Экон, переминаясь с ноги на ногу в дверях своей спальни, слушал мой рассказ о сегодняшних событиях. Его утреннее недомогание, кажется, уже прошло, но лицо мальчика оставалось угрюмым. Я поманил его, и он опасливо подошёл ко мне. Протянутый ему красный кожаный мяч Экон схватил охотно, но всё равно не улыбнулся.

-Да, это скромный подарок. Но у меня есть для тебя и другой, побольше…

-Я всё равно не понимаю, - заметила Бетесда. – Ты сказал, что тот белобрысый здоровяк, судя по всему, глупец. Но не мог же он быть настолько глуп, чтобы не отличать один цвет от другого.

-А вот Экон понял, - ответил я, улыбнувшись ему. – Он ещё вчера вечером догадался, но не мог объяснить мне, в чём дело. Он помнил то место из Платона, которое я читал ему несколько месяцев назад, а сам я его позабыл. Но сейчас, думаю, смогу его найти, - я взял свиток, который так и валялся на моём ложе, и принялся читать:

-«Как известно, не все люди видят одни и те же цвета одинаково. Хотя такое случается и редко, но некоторые не могут отличить красный цвет от зелёного, другие путают жёлтый с голубым, а кое-кто не различает оттенки зелёного». Там дальше Платон даёт этому объяснение, но я так и не смог вникнуть в него.

-Значит, тот головорез не отличал голубой цвет от жёлтого? – спросила Бетесда. – Но даже и тогда…

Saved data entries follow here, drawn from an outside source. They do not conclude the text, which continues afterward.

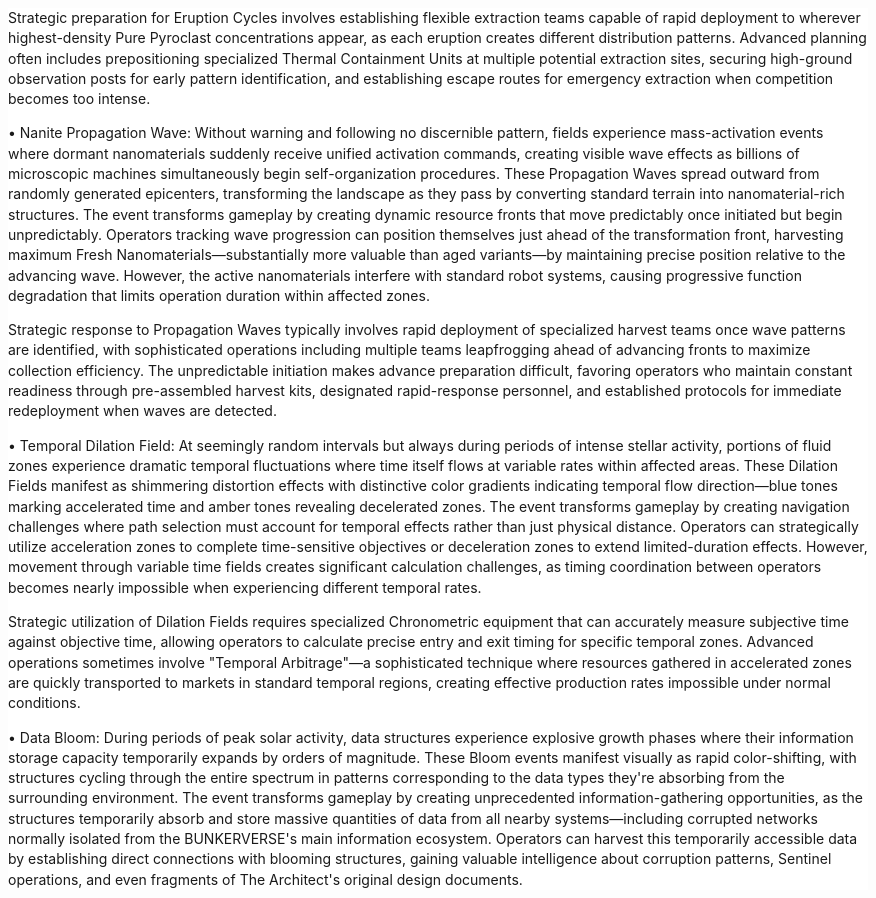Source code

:  Strategic preparation for Eruption Cycles involves establishing flexible extraction teams capable of rapid deployment to wherever highest-density Pure Pyroclast concentrations appear, as each eruption creates different distribution patterns. Advanced planning often includes prepositioning specialized Thermal Containment Units at multiple potential extraction sites, securing high-ground observation posts for early pattern identification, and establishing escape routes for emergency extraction when competition becomes too intense.

   • Nanite Propagation Wave: Without warning and following no discernible pattern, fields experience mass-activation events where dormant nanomaterials suddenly receive unified activation commands, creating visible wave effects as billions of microscopic machines simultaneously begin self-organization procedures. These Propagation Waves spread outward from randomly generated epicenters, transforming the landscape as they pass by converting standard terrain into nanomaterial-rich structures.
 The event transforms gameplay by creating dynamic resource fronts that move predictably once initiated but begin unpredictably. Operators tracking wave progression can position themselves just ahead of the transformation front, harvesting maximum Fresh Nanomaterials—substantially more valuable than aged variants—by maintaining precise position relative to the advancing wave. However, the active nanomaterials interfere with standard robot systems, causing progressive function degradation that limits operation duration within affected zones.
 
 Strategic response to Propagation Waves typically involves rapid deployment of specialized harvest teams once wave patterns are identified, with sophisticated operations including multiple teams leapfrogging ahead of advancing fronts to maximize collection efficiency. The unpredictable initiation makes advance preparation difficult, favoring operators who maintain constant readiness through pre-assembled harvest kits, designated rapid-response personnel, and established protocols for immediate redeployment when waves are detected.

   • Temporal Dilation Field: At seemingly random intervals but always during periods of intense stellar activity, portions of fluid zones experience dramatic temporal fluctuations where time itself flows at variable rates within affected areas. These Dilation Fields manifest as shimmering distortion effects with distinctive color gradients indicating temporal flow direction—blue tones marking accelerated time and amber tones revealing decelerated zones.
 The event transforms gameplay by creating navigation challenges where path selection must account for temporal effects rather than just physical distance. Operators can strategically utilize acceleration zones to complete time-sensitive objectives or deceleration zones to extend limited-duration effects. However, movement through variable time fields creates significant calculation challenges, as timing coordination between operators becomes nearly impossible when experiencing different temporal rates.
 
 Strategic utilization of Dilation Fields requires specialized Chronometric equipment that can accurately measure subjective time against objective time, allowing operators to calculate precise entry and exit timing for specific temporal zones. Advanced operations sometimes involve "Temporal Arbitrage"—a sophisticated technique where resources gathered in accelerated zones are quickly transported to markets in standard temporal regions, creating effective production rates impossible under normal conditions.

   • Data Bloom: During periods of peak solar activity, data structures experience explosive growth phases where their information storage capacity temporarily expands by orders of magnitude. These Bloom events manifest visually as rapid color-shifting, with structures cycling through the entire spectrum in patterns corresponding to the data types they're absorbing from the surrounding environment.
 The event transforms gameplay by creating unprecedented information-gathering opportunities, as the structures temporarily absorb and store massive quantities of data from all nearby systems—including corrupted networks normally isolated from the BUNKERVERSE's main information ecosystem. Operators can harvest this temporarily accessible data by establishing direct connections with blooming structures, gaining valuable intelligence about corruption patterns, Sentinel operations, and even fragments of The Architect's original design documents.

-Понимаешь, вчера ростовщик пришёл в театр, чтобы вытрясти из Статилия долг, угрожая убийством. Вот почему Флавий так встревожился, когда я сказал ему: «Сегодня тебя ждёт настоящий «Клад»!». Он-то думал, что речь идёт о деньгах, которые ему должен Статилий. Представление он смотрел достаточно долго, чтобы понять: Статилий в голубом одеянии играет Мегадора. Ведь признать его голос не так уж трудно. Тогда он отправил убийцу за кулисы, зная, что переулок за храмом Юпитера будет пуст. Убийце он велел подкараулить там актёра в голубом наряде. Думаю, Экон расслышал приказ Флавия – а может, разобрал только слово «голубой». Он уже тогда, в театре, чувствовал неладное, и даже пытался сказать мне об этом – но вокруг нас шумела толпа, а громила шёл прямо по моим ногам. Верно, Экон?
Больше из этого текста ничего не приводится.